:: Provided records ::
_ _ _ _
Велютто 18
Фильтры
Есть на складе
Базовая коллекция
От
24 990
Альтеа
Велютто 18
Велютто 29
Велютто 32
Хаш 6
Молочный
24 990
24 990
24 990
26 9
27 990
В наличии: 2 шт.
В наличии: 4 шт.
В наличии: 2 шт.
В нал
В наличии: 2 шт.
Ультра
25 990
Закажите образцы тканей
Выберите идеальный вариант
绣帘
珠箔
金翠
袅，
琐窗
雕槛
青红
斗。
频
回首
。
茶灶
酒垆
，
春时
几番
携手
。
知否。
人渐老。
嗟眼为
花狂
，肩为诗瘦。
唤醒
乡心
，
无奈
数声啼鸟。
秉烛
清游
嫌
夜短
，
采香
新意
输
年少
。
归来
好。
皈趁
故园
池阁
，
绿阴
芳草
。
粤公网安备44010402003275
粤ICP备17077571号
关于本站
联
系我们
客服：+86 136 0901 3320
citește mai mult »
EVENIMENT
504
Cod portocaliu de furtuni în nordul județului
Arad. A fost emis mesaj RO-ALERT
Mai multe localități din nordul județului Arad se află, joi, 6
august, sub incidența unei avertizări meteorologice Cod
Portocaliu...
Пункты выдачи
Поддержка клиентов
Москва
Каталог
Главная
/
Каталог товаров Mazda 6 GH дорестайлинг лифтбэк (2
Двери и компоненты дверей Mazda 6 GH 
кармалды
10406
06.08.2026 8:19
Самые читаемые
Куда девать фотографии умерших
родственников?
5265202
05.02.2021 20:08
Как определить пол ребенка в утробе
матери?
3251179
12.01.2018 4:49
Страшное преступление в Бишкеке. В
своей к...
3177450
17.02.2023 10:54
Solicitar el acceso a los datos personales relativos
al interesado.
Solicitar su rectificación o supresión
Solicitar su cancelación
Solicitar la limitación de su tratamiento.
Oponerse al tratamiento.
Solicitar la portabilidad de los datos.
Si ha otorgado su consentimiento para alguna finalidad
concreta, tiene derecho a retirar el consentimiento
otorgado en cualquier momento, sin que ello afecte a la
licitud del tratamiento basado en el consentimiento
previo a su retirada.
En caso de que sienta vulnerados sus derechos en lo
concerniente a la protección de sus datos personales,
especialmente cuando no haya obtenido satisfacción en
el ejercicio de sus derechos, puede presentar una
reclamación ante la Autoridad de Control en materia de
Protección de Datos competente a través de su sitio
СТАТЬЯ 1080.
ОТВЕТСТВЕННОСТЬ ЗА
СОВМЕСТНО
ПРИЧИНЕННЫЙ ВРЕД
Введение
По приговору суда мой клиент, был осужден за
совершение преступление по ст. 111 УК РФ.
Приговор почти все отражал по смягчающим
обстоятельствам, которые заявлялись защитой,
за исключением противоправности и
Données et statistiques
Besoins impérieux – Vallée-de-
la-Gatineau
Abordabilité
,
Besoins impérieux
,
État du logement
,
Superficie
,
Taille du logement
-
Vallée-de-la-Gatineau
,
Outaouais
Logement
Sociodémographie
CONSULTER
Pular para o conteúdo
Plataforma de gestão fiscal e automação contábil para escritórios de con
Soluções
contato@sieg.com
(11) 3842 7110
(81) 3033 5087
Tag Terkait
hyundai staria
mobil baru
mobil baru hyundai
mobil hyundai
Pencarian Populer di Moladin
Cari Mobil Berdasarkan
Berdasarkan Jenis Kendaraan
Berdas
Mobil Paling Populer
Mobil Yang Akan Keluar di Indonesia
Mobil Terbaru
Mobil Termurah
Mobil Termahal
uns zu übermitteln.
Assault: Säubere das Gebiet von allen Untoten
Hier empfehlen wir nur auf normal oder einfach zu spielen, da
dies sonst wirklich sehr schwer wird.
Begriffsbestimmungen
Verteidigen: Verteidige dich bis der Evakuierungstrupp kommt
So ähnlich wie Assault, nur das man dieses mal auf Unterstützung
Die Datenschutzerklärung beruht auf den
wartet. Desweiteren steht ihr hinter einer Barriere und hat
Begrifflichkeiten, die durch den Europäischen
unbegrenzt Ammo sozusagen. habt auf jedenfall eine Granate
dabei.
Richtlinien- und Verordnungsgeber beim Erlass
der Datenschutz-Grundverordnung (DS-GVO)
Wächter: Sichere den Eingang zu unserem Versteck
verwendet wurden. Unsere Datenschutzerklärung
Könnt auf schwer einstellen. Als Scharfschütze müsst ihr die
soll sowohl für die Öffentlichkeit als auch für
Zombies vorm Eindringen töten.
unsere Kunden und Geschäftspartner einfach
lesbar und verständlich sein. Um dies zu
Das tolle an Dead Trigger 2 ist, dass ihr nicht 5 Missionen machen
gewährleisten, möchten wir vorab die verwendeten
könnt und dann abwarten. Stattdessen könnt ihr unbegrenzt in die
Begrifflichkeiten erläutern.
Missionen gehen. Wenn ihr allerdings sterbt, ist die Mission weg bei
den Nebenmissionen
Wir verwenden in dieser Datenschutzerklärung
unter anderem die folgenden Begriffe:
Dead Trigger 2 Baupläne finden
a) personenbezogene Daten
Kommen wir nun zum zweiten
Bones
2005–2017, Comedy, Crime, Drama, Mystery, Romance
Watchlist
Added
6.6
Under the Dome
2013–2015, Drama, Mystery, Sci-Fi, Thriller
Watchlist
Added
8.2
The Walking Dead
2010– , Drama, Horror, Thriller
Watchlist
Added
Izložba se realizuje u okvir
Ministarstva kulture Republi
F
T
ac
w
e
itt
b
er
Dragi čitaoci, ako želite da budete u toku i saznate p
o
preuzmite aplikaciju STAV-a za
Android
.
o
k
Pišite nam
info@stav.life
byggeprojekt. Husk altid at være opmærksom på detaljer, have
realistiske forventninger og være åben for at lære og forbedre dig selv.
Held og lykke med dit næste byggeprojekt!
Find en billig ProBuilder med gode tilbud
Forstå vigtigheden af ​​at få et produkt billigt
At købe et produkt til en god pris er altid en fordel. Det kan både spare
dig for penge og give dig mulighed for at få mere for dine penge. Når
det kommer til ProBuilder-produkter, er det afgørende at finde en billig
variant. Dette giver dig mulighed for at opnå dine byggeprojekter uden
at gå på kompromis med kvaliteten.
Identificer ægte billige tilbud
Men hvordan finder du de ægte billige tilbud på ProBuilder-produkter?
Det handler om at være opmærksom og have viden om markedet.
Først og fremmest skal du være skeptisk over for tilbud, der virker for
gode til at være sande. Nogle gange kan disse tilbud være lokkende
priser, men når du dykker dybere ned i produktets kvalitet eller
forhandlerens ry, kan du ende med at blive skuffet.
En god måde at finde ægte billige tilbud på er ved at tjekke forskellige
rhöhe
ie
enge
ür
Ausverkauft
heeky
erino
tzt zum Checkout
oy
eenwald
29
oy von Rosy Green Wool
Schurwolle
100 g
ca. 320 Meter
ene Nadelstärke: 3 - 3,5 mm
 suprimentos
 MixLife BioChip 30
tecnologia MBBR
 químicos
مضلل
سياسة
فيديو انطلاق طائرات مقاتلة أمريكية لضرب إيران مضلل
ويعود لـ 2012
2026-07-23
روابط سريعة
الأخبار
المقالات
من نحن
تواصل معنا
_ _ _ _
:: What to work on ::
Repeat all of the data above line by line, keeping every character unchanged.

:: Answer section ::
Велютто 18
Фильтры
Есть на складе
Базовая коллекция
От
24 990
Альтеа
Велютто 18
Велютто 29
Велютто 32
Хаш 6
Молочный
24 990
24 990
24 990
26 9
27 990
В наличии: 2 шт.
В наличии: 4 шт.
В наличии: 2 шт.
В нал
В наличии: 2 шт.
Ультра
25 990
Закажите образцы тканей
Выберите идеальный вариант
绣帘
珠箔
金翠
袅，
琐窗
雕槛
青红
斗。
频
回首
。
茶灶
酒垆
，
春时
几番
携手
。
知否。
人渐老。
嗟眼为
花狂
，肩为诗瘦。
唤醒
乡心
，
无奈
数声啼鸟。
秉烛
清游
嫌
夜短
，
采香
新意
输
年少
。
归来
好。
皈趁
故园
池阁
，
绿阴
芳草
。
粤公网安备44010402003275
粤ICP备17077571号
关于本站
联
系我们
客服：+86 136 0901 3320
citește mai mult »
EVENIMENT
504
Cod portocaliu de furtuni în nordul județului
Arad. A fost emis mesaj RO-ALERT
Mai multe localități din nordul județului Arad se află, joi, 6
august, sub incidența unei avertizări meteorologice Cod
Portocaliu...
Пункты выдачи
Поддержка клиентов
Москва
Каталог
Главная
/
Каталог товаров Mazda 6 GH дорестайлинг лифтбэк (2
Двери и компоненты дверей Mazda 6 GH 
кармалды
10406
06.08.2026 8:19
Самые читаемые
Куда девать фотографии умерших
родственников?
5265202
05.02.2021 20:08
Как определить пол ребенка в утробе
матери?
3251179
12.01.2018 4:49
Страшное преступление в Бишкеке. В
своей к...
3177450
17.02.2023 10:54
Solicitar el acceso a los datos personales relativos
al interesado.
Solicitar su rectificación o supresión
Solicitar su cancelación
Solicitar la limitación de su tratamiento.
Oponerse al tratamiento.
Solicitar la portabilidad de los datos.
Si ha otorgado su consentimiento para alguna finalidad
concreta, tiene derecho a retirar el consentimiento
otorgado en cualquier momento, sin que ello afecte a la
licitud del tratamiento basado en el consentimiento
previo a su retirada.
En caso de que sienta vulnerados sus derechos en lo
concerniente a la protección de sus datos personales,
especialmente cuando no haya obtenido satisfacción en
el ejercicio de sus derechos, puede presentar una
reclamación ante la Autoridad de Control en materia de
Protección de Datos competente a través de su sitio
СТАТЬЯ 1080.
ОТВЕТСТВЕННОСТЬ ЗА
СОВМЕСТНО
ПРИЧИНЕННЫЙ ВРЕД
Введение
По приговору суда мой клиент, был осужден за
совершение преступление по ст. 111 УК РФ.
Приговор почти все отражал по смягчающим
обстоятельствам, которые заявлялись защитой,
за исключением противоправности и
Données et statistiques
Besoins impérieux – Vallée-de-
la-Gatineau
Abordabilité
,
Besoins impérieux
,
État du logement
,
Superficie
,
Taille du logement
-
Vallée-de-la-Gatineau
,
Outaouais
Logement
Sociodémographie
CONSULTER
Pular para o conteúdo
Plataforma de gestão fiscal e automação contábil para escritórios de con
Soluções
contato@sieg.com
(11) 3842 7110
(81) 3033 5087
Tag Terkait
hyundai staria
mobil baru
mobil baru hyundai
mobil hyundai
Pencarian Populer di Moladin
Cari Mobil Berdasarkan
Berdasarkan Jenis Kendaraan
Berdas
Mobil Paling Populer
Mobil Yang Akan Keluar di Indonesia
Mobil Terbaru
Mobil Termurah
Mobil Termahal
uns zu übermitteln.
Assault: Säubere das Gebiet von allen Untoten
Hier empfehlen wir nur auf normal oder einfach zu spielen, da
dies sonst wirklich sehr schwer wird.
Begriffsbestimmungen
Verteidigen: Verteidige dich bis der Evakuierungstrupp kommt
So ähnlich wie Assault, nur das man dieses mal auf Unterstützung
Die Datenschutzerklärung beruht auf den
wartet. Desweiteren steht ihr hinter einer Barriere und hat
Begrifflichkeiten, die durch den Europäischen
unbegrenzt Ammo sozusagen. habt auf jedenfall eine Granate
dabei.
Richtlinien- und Verordnungsgeber beim Erlass
der Datenschutz-Grundverordnung (DS-GVO)
Wächter: Sichere den Eingang zu unserem Versteck
verwendet wurden. Unsere Datenschutzerklärung
Könnt auf schwer einstellen. Als Scharfschütze müsst ihr die
soll sowohl für die Öffentlichkeit als auch für
Zombies vorm Eindringen töten.
unsere Kunden und Geschäftspartner einfach
lesbar und verständlich sein. Um dies zu
Das tolle an Dead Trigger 2 ist, dass ihr nicht 5 Missionen machen
gewährleisten, möchten wir vorab die verwendeten
könnt und dann abwarten. Stattdessen könnt ihr unbegrenzt in die
Begrifflichkeiten erläutern.
Missionen gehen. Wenn ihr allerdings sterbt, ist die Mission weg bei
den Nebenmissionen
Wir verwenden in dieser Datenschutzerklärung
unter anderem die folgenden Begriffe:
Dead Trigger 2 Baupläne finden
a) personenbezogene Daten
Kommen wir nun zum zweiten
Bones
2005–2017, Comedy, Crime, Drama, Mystery, Romance
Watchlist
Added
6.6
Under the Dome
2013–2015, Drama, Mystery, Sci-Fi, Thriller
Watchlist
Added
8.2
The Walking Dead
2010– , Drama, Horror, Thriller
Watchlist
Added
Izložba se realizuje u okvir
Ministarstva kulture Republi
F
T
ac
w
e
itt
b
er
Dragi čitaoci, ako želite da budete u toku i saznate p
o
preuzmite aplikaciju STAV-a za
Android
.
o
k
Pišite nam
info@stav.life
byggeprojekt. Husk altid at være opmærksom på detaljer, have
realistiske forventninger og være åben for at lære og forbedre dig selv.
Held og lykke med dit næste byggeprojekt!
Find en billig ProBuilder med gode tilbud
Forstå vigtigheden af ​​at få et produkt billigt
At købe et produkt til en god pris er altid en fordel. Det kan både spare
dig for penge og give dig mulighed for at få mere for dine penge. Når
det kommer til ProBuilder-produkter, er det afgørende at finde en billig
variant. Dette giver dig mulighed for at opnå dine byggeprojekter uden
at gå på kompromis med kvaliteten.
Identificer ægte billige tilbud
Men hvordan finder du de ægte billige tilbud på ProBuilder-produkter?
Det handler om at være opmærksom og have viden om markedet.
Først og fremmest skal du være skeptisk over for tilbud, der virker for
gode til at være sande. Nogle gange kan disse tilbud være lokkende
priser, men når du dykker dybere ned i produktets kvalitet eller
forhandlerens ry, kan du ende med at blive skuffet.
En god måde at finde ægte billige tilbud på er ved at tjekke forskellige
rhöhe
ie
enge
ür
Ausverkauft
heeky
erino
tzt zum Checkout
oy
eenwald
29
oy von Rosy Green Wool
Schurwolle
100 g
ca. 320 Meter
ene Nadelstärke: 3 - 3,5 mm
 suprimentos
 MixLife BioChip 30
tecnologia MBBR
 químicos
مضلل
سياسة
فيديو انطلاق طائرات مقاتلة أمريكية لضرب إيران مضلل
ويعود لـ 2012
2026-07-23
روابط سريعة
الأخبار
المقالات
من نحن
تواصل معنا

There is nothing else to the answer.